自分がコンサルタントをやっていると、「コンサルタントをどう活用していいか、イマイチわからない」ということを聞くことがある。ので、自分が考える「コンサルタント」のうまい使い方を書いてみる。
前提:使う側の責任範囲を超えて仕事はできない
当たり前かもしれないけれど。使う側の責任範囲を超えて仕事はできない。担当者に決定権がないことには、やはり提案も調査もしづらい。
過去に上司から、「担当者の先まで飛行距離がある資料を作れ」と言われたことがある。これは何を指すかというと、担当者だけでは決定できないことでも、担当者の上司やその先の上司などが見たときに、その人を納得させ動かせるような内容を意識しろ、ということであった。それだけ、仕事をする中で決定権限の壁に当たることが多いということでもある。
使う側としても、コンサルタントに期待する内容に適した、決定権限を持つ人がプロジェクトに加わることが重要になる。
アクション:漠然とした悩みを打ち明ける
問題を明確にすれば、解決策を講じるのはそれほど難しくない、とも言われる。で、「何が問題であるか」を明確にするのはそれほど簡単でもなかったりする。
コンサルタントはそこを明確にすることを求められる。顧客が求めているものを明確にして、そこに解答を導きだす。答えがずれてはいけない。
よくコンサルタントの使い方として「自分の要望や成果物を明確にしてから依頼しましょう」なんて書いてあるのを見るけど、そんなに全て最初からイメージしていたら、コンサルタントに依頼しなくてもどこかのIT業者とかでも良いよね、と思う。「ここらへんが問題だと思ってるんだけどねー」ぐらいの軽いスタンスから始まっても良いんじゃないかと。
アクション:妥当性をチェックする
コンサルタントは経営知識や業界の動向に詳しかったりするので、一歩間違うと「言いなり」になる恐れがある。もちろん熟練で有名なコンサルタントであっても、絶対に正しいなんてことはない。つまり、使う側がコンサルタントの言っていることが妥当であるかどうかをチェックすることが必要になる。

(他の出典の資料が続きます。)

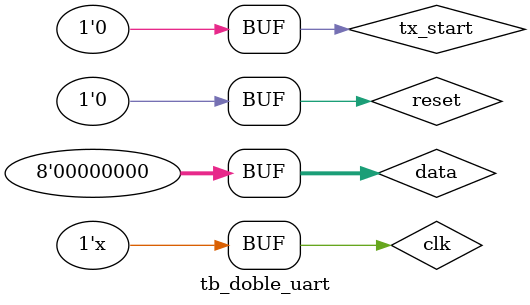
<source format=v>
`timescale 1ns / 1ps


module tb_doble_uart
    (

    );
    
    reg clk;
    reg reset;
    wire connect_tx;
    wire connect_rx;
    reg tx_start;
    reg [7:0] data;


    localparam [7:0] StartSignal        = 8'b 00000001,
                     ContinuosSignal    = 8'b 00000010,
                     StepByStepSignal   = 8'b 00000011,
                     ReProgramSignal    = 8'b 00000101,
                     StepSignal         = 8'b 00000110;

    top_modular#(
        .LEN(32),
        .estamos_en_test_bench(0)
        )
        u_top_modular(
            .CLK100MHZ(clk),
            .SWITCH_RESET(reset),
            .UART_TXD_IN (connect_tx),
            .UART_RXD_OUT(connect_rx)
        );  

    uart #(
    .NBITS(8),
    .NUM_TICKS(16),
    .BAUD_RATE(100000),
    .CLK_RATE(100000000)
    )
    u_uart(
        .CLK_100MHZ(clk),
        .reset(reset),
        .tx_start(tx_start),
        .rx(connect_rx),
        .data_in(data),

        .data_out(),
        .rx_done_tick(),
        .tx(connect_tx),
        .tx_done_tick()
        );

    initial
    begin
        clk = 0;
        reset = 1;
        #12
        reset = 0;
        data = ContinuosSignal;
        tx_start = 1;
        #3000
        data = 0;
        tx_start = 0;
        #(65 * 1000 * 1000)
        data = ContinuosSignal;
        tx_start = 1;
        #3000
        data = 0;
        tx_start = 0;
    end

    always 
    begin
        #5 clk = ~clk;
    end

endmodule
</source>
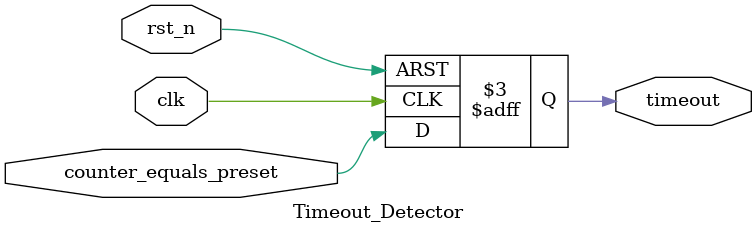
<source format=sv>
module Timer_SyncLoad #(parameter WIDTH=8) (
    input clk, rst_n, enable,
    input [WIDTH-1:0] preset,
    output timeout
);
    // 内部连线
    wire [WIDTH-1:0] counter_value;
    wire counter_equals_preset;
    
    // 计数器子模块实例化
    Counter_Module #(
        .WIDTH(WIDTH)
    ) counter_inst (
        .clk(clk),
        .rst_n(rst_n),
        .enable(enable),
        .preset(preset),
        .counter_value(counter_value),
        .counter_equals_preset(counter_equals_preset)
    );
    
    // 超时检测子模块实例化
    Timeout_Detector timeout_detector_inst (
        .clk(clk),
        .rst_n(rst_n),
        .counter_equals_preset(counter_equals_preset),
        .timeout(timeout)
    );
    
endmodule

// 计数器子模块
module Counter_Module #(parameter WIDTH=8) (
    input clk, rst_n, enable,
    input [WIDTH-1:0] preset,
    output reg [WIDTH-1:0] counter_value,
    output counter_equals_preset
);
    // 计数逻辑
    always @(posedge clk or negedge rst_n) begin
        if (!rst_n) 
            counter_value <= {WIDTH{1'b0}};
        else if (enable)
            counter_value <= (counter_value == preset) ? {WIDTH{1'b0}} : counter_value + 1'b1;
    end
    
    // 比较逻辑
    assign counter_equals_preset = (counter_value == preset);
    
endmodule

// 超时检测子模块
module Timeout_Detector (
    input clk, rst_n,
    input counter_equals_preset,
    output reg timeout
);
    // 超时检测逻辑
    always @(posedge clk or negedge rst_n) begin
        if (!rst_n)
            timeout <= 1'b0;
        else
            timeout <= counter_equals_preset;
    end
    
endmodule
</source>
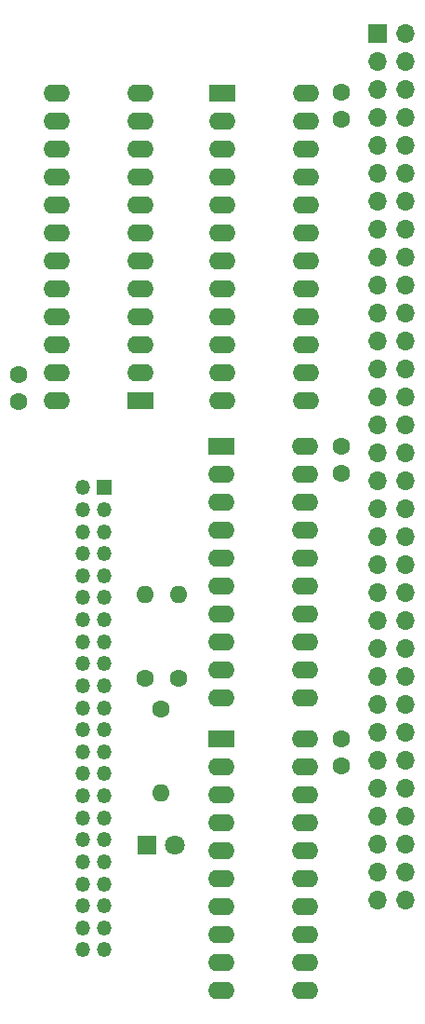
<source format=gts>
G04 #@! TF.GenerationSoftware,KiCad,Pcbnew,8.0.7*
G04 #@! TF.CreationDate,2025-01-16T17:26:47-05:00*
G04 #@! TF.ProjectId,simple_ide,73696d70-6c65-45f6-9964-652e6b696361,rev?*
G04 #@! TF.SameCoordinates,Original*
G04 #@! TF.FileFunction,Soldermask,Top*
G04 #@! TF.FilePolarity,Negative*
%FSLAX46Y46*%
G04 Gerber Fmt 4.6, Leading zero omitted, Abs format (unit mm)*
G04 Created by KiCad (PCBNEW 8.0.7) date 2025-01-16 17:26:47*
%MOMM*%
%LPD*%
G01*
G04 APERTURE LIST*
%ADD10O,2.400000X1.600000*%
%ADD11R,2.400000X1.600000*%
%ADD12C,1.600000*%
%ADD13O,1.600000X1.600000*%
%ADD14R,1.800000X1.800000*%
%ADD15C,1.800000*%
%ADD16R,1.350000X1.350000*%
%ADD17O,1.350000X1.350000*%
%ADD18R,1.700000X1.700000*%
%ADD19O,1.700000X1.700000*%
G04 APERTURE END LIST*
D10*
G04 #@! TO.C,IC2*
X149480000Y-79000000D03*
X149480000Y-76460000D03*
X149480000Y-73920000D03*
X149480000Y-71380000D03*
X149480000Y-68840000D03*
X149480000Y-66300000D03*
X149480000Y-63760000D03*
X149480000Y-61220000D03*
X149480000Y-58680000D03*
X149480000Y-56140000D03*
X149480000Y-53600000D03*
X149480000Y-51060000D03*
X157100000Y-51060000D03*
X157100000Y-53600000D03*
X157100000Y-56140000D03*
X157100000Y-58680000D03*
X157100000Y-61220000D03*
X157100000Y-63760000D03*
X157100000Y-66300000D03*
X157100000Y-68840000D03*
X157100000Y-71380000D03*
X157100000Y-73920000D03*
X157100000Y-76460000D03*
D11*
X157100000Y-79000000D03*
G04 #@! TD*
D12*
G04 #@! TO.C,C4*
X175350000Y-53450000D03*
X175350000Y-50950000D03*
G04 #@! TD*
G04 #@! TO.C,R2*
X157500000Y-104210000D03*
D13*
X157500000Y-96590000D03*
G04 #@! TD*
D14*
G04 #@! TO.C,D2*
X157625000Y-119400000D03*
D15*
X160165000Y-119400000D03*
G04 #@! TD*
D12*
G04 #@! TO.C,C3*
X146000000Y-76600000D03*
X146000000Y-79100000D03*
G04 #@! TD*
G04 #@! TO.C,R3*
X160500000Y-104210000D03*
D13*
X160500000Y-96590000D03*
G04 #@! TD*
D12*
G04 #@! TO.C,C2*
X175350000Y-83135000D03*
X175350000Y-85635000D03*
G04 #@! TD*
D11*
G04 #@! TO.C,IC4*
X164430000Y-109760000D03*
D10*
X164430000Y-112300000D03*
X164430000Y-114840000D03*
X164430000Y-117380000D03*
X164430000Y-119920000D03*
X164430000Y-122460000D03*
X164430000Y-125000000D03*
X164430000Y-127540000D03*
X164430000Y-130080000D03*
X164430000Y-132620000D03*
X172050000Y-132620000D03*
X172050000Y-130080000D03*
X172050000Y-127540000D03*
X172050000Y-125000000D03*
X172050000Y-122460000D03*
X172050000Y-119920000D03*
X172050000Y-117380000D03*
X172050000Y-114840000D03*
X172050000Y-112300000D03*
X172050000Y-109760000D03*
G04 #@! TD*
G04 #@! TO.C,IC1*
X172150000Y-51050000D03*
X172150000Y-53590000D03*
X172150000Y-56130000D03*
X172150000Y-58670000D03*
X172150000Y-61210000D03*
X172150000Y-63750000D03*
X172150000Y-66290000D03*
X172150000Y-68830000D03*
X172150000Y-71370000D03*
X172150000Y-73910000D03*
X172150000Y-76450000D03*
X172150000Y-78990000D03*
X164530000Y-78990000D03*
X164530000Y-76450000D03*
X164530000Y-73910000D03*
X164530000Y-71370000D03*
X164530000Y-68830000D03*
X164530000Y-66290000D03*
X164530000Y-63750000D03*
X164530000Y-61210000D03*
X164530000Y-58670000D03*
X164530000Y-56130000D03*
X164530000Y-53590000D03*
D11*
X164530000Y-51050000D03*
G04 #@! TD*
D16*
G04 #@! TO.C,J2*
X153800000Y-86900000D03*
D17*
X151800000Y-86900000D03*
X153800000Y-88900000D03*
X151800000Y-88900000D03*
X153800000Y-90900000D03*
X151800000Y-90900000D03*
X153800000Y-92900000D03*
X151800000Y-92900000D03*
X153800000Y-94900000D03*
X151800000Y-94900000D03*
X153800000Y-96900000D03*
X151800000Y-96900000D03*
X153800000Y-98900000D03*
X151800000Y-98900000D03*
X153800000Y-100900000D03*
X151800000Y-100900000D03*
X153800000Y-102900000D03*
X151800000Y-102900000D03*
X153800000Y-104900000D03*
X151800000Y-104900000D03*
X153800000Y-106900000D03*
X151800000Y-106900000D03*
X153800000Y-108900000D03*
X151800000Y-108900000D03*
X153800000Y-110900000D03*
X151800000Y-110900000D03*
X153800000Y-112900000D03*
X151800000Y-112900000D03*
X153800000Y-114900000D03*
X151800000Y-114900000D03*
X153800000Y-116900000D03*
X151800000Y-116900000D03*
X153800000Y-118900000D03*
X151800000Y-118900000D03*
X153800000Y-120900000D03*
X151800000Y-120900000D03*
X153800000Y-122900000D03*
X151800000Y-122900000D03*
X153800000Y-124900000D03*
X151800000Y-124900000D03*
X153800000Y-126900000D03*
X151800000Y-126900000D03*
X153800000Y-128900000D03*
X151800000Y-128900000D03*
G04 #@! TD*
D10*
G04 #@! TO.C,IC3*
X172050000Y-83185000D03*
X172050000Y-85725000D03*
X172050000Y-88265000D03*
X172050000Y-90805000D03*
X172050000Y-93345000D03*
X172050000Y-95885000D03*
X172050000Y-98425000D03*
X172050000Y-100965000D03*
X172050000Y-103505000D03*
X172050000Y-106045000D03*
X164430000Y-106045000D03*
X164430000Y-103505000D03*
X164430000Y-100965000D03*
X164430000Y-98425000D03*
X164430000Y-95885000D03*
X164430000Y-93345000D03*
X164430000Y-90805000D03*
X164430000Y-88265000D03*
X164430000Y-85725000D03*
D11*
X164430000Y-83185000D03*
G04 #@! TD*
D18*
G04 #@! TO.C,BUS1*
X178662000Y-45600300D03*
D19*
X181202000Y-45600300D03*
X178662000Y-48140300D03*
X181202000Y-48140300D03*
X178662000Y-50680300D03*
X181202000Y-50680300D03*
X178662000Y-53220300D03*
X181202000Y-53220300D03*
X178662000Y-55760300D03*
X181202000Y-55760300D03*
X178662000Y-58300300D03*
X181202000Y-58300300D03*
X178662000Y-60840300D03*
X181202000Y-60840300D03*
X178662000Y-63380300D03*
X181202000Y-63380300D03*
X178662000Y-65920300D03*
X181202000Y-65920300D03*
X178662000Y-68460300D03*
X181202000Y-68460300D03*
X178662000Y-71000300D03*
X181202000Y-71000300D03*
X178662000Y-73540300D03*
X181202000Y-73540300D03*
X178662000Y-76080300D03*
X181202000Y-76080300D03*
X178662000Y-78620300D03*
X181202000Y-78620300D03*
X178662000Y-81160300D03*
X181202000Y-81160300D03*
X178662000Y-83700300D03*
X181202000Y-83700300D03*
X178662000Y-86240300D03*
X181202000Y-86240300D03*
X178662000Y-88780300D03*
X181202000Y-88780300D03*
X178662000Y-91320300D03*
X181202000Y-91320300D03*
X178662000Y-93860300D03*
X181202000Y-93860300D03*
X178662000Y-96400300D03*
X181202000Y-96400300D03*
X178662000Y-98940300D03*
X181202000Y-98940300D03*
X178662000Y-101480300D03*
X181202000Y-101480300D03*
X178662000Y-104020300D03*
X181202000Y-104020300D03*
X178662000Y-106560300D03*
X181202000Y-106560300D03*
X178662000Y-109100300D03*
X181202000Y-109100300D03*
X178662000Y-111640300D03*
X181202000Y-111640300D03*
X178662000Y-114180300D03*
X181202000Y-114180300D03*
X178662000Y-116720300D03*
X181202000Y-116720300D03*
X178662000Y-119260300D03*
X181202000Y-119260300D03*
X178662000Y-121800300D03*
X181202000Y-121800300D03*
X178662000Y-124340300D03*
X181202000Y-124340300D03*
G04 #@! TD*
D12*
G04 #@! TO.C,C1*
X175350000Y-109710000D03*
X175350000Y-112210000D03*
G04 #@! TD*
G04 #@! TO.C,R1*
X158900000Y-107000000D03*
D13*
X158900000Y-114620000D03*
G04 #@! TD*
M02*

</source>
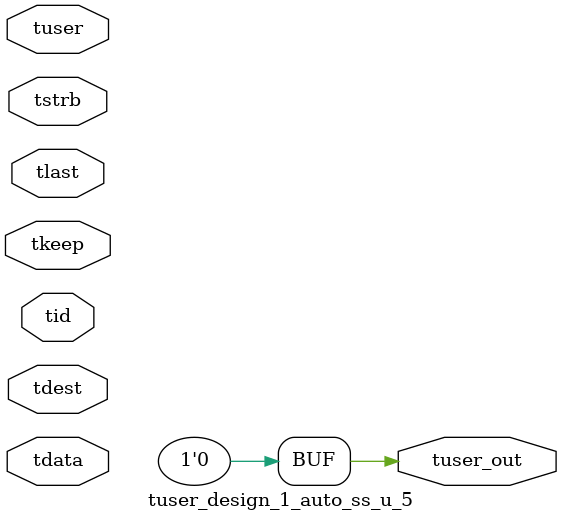
<source format=v>


`timescale 1ps/1ps

module tuser_design_1_auto_ss_u_5 #
(
parameter C_S_AXIS_TUSER_WIDTH = 1,
parameter C_S_AXIS_TDATA_WIDTH = 32,
parameter C_S_AXIS_TID_WIDTH   = 0,
parameter C_S_AXIS_TDEST_WIDTH = 0,
parameter C_M_AXIS_TUSER_WIDTH = 1
)
(
input  [(C_S_AXIS_TUSER_WIDTH == 0 ? 1 : C_S_AXIS_TUSER_WIDTH)-1:0     ] tuser,
input  [(C_S_AXIS_TDATA_WIDTH == 0 ? 1 : C_S_AXIS_TDATA_WIDTH)-1:0     ] tdata,
input  [(C_S_AXIS_TID_WIDTH   == 0 ? 1 : C_S_AXIS_TID_WIDTH)-1:0       ] tid,
input  [(C_S_AXIS_TDEST_WIDTH == 0 ? 1 : C_S_AXIS_TDEST_WIDTH)-1:0     ] tdest,
input  [(C_S_AXIS_TDATA_WIDTH/8)-1:0 ] tkeep,
input  [(C_S_AXIS_TDATA_WIDTH/8)-1:0 ] tstrb,
input                                                                    tlast,
output [C_M_AXIS_TUSER_WIDTH-1:0] tuser_out
);

assign tuser_out = {1'b0};

endmodule


</source>
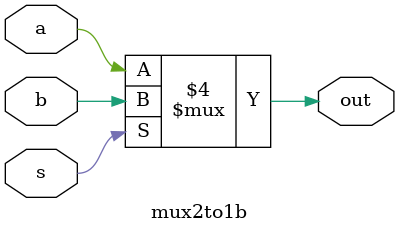
<source format=v>
`timescale 1ns / 1ps

module mux2to1b(
    input a,
    input b,
    input s,
	 output reg out
    );
	 
	 always @(a, b, s)
	 begin 
	 if(s == 0)
		out = a;
	 else
		out = b;
	 end
endmodule

</source>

「業界ではみんなこうしてます」みたいな非論理的な説明をするコンサルタントは注意した方が良い。論理的に妥当性を証明できてこそ本当のコンサルタントであると考えているので、使う側もぜひそういう論理的な穴がないかチェックすることを意識した方が良い。チェックなんて難しいこと書いているけれど、やり方は至極簡単。「自分にはわからないので、わかるように説明して」と突き返せば良い。それだけ。
コンサルタントもお金をもらって雇われる身。空気を読んで、相手が欲しがっている結論を導きだしてしまうことだってあるかもしれない。そういう状況を避けるためにも、使う側もちゃんとチェックを。
役割:第3者的なチェック機構として
前項で書いた通り、妥当性や論理性を追求することを得意とするので、何かの妥当性や信憑性を評価できない事態が発生している場合は、それを評価する第3者的チェック機構として、コンサルタントを活用するのはひとつの手段だと思う。
何かの事業などを評価したいときに、その評価の妥当性を証明したり、費用対効果を示したりする。世界にはこういうフレームワークはたくさんあるし、コンサルタントはそういうものに精通しているはずなのだから。
役割:組織横断の役割として
縦割り組織というのは、よくありがちな組織の弊害。それが、コンサルタントを入れることで血流を良くなることがある。本来であれば役割として違うのかもしれないが、実態では顧客の部署間の調整を外部の業者が行ったりすることがある。
情報を収集し、加工・編集するのはコンサルタントの得意とする分野だったりする。その特性を活かして、現場からの情報吸い上げや横断的な調整役として利用するのは、ひとつの活用方法としては悪くないと思う。その場合は、「そういうことも期待してますよ」とコソッと伝えておくと、それを意識して動いたりするので、なお良いと思われる。
他にもいろんな使い方があると思う。情報を集めたいときも、呼んで少し話をしてみれば、望んだ情報の触りぐらいは得られるかもしれない。仕事の仕方も独特に見られるので、働き方を一緒に働いて間近で見てみたい、と言われたこともある。
あまりコンサルタントの実態がわからないけれど、単価高い、とか、言ってることが敷居高そう、などで抵抗がある人は、とりあえず少し接触する時間を増やして欲しい、とも思う。呼んでもらって話をするだけなら、お金なんていただきませんよ。
他にもあるかな。とりあえず、今思いつくのはこれぐらい。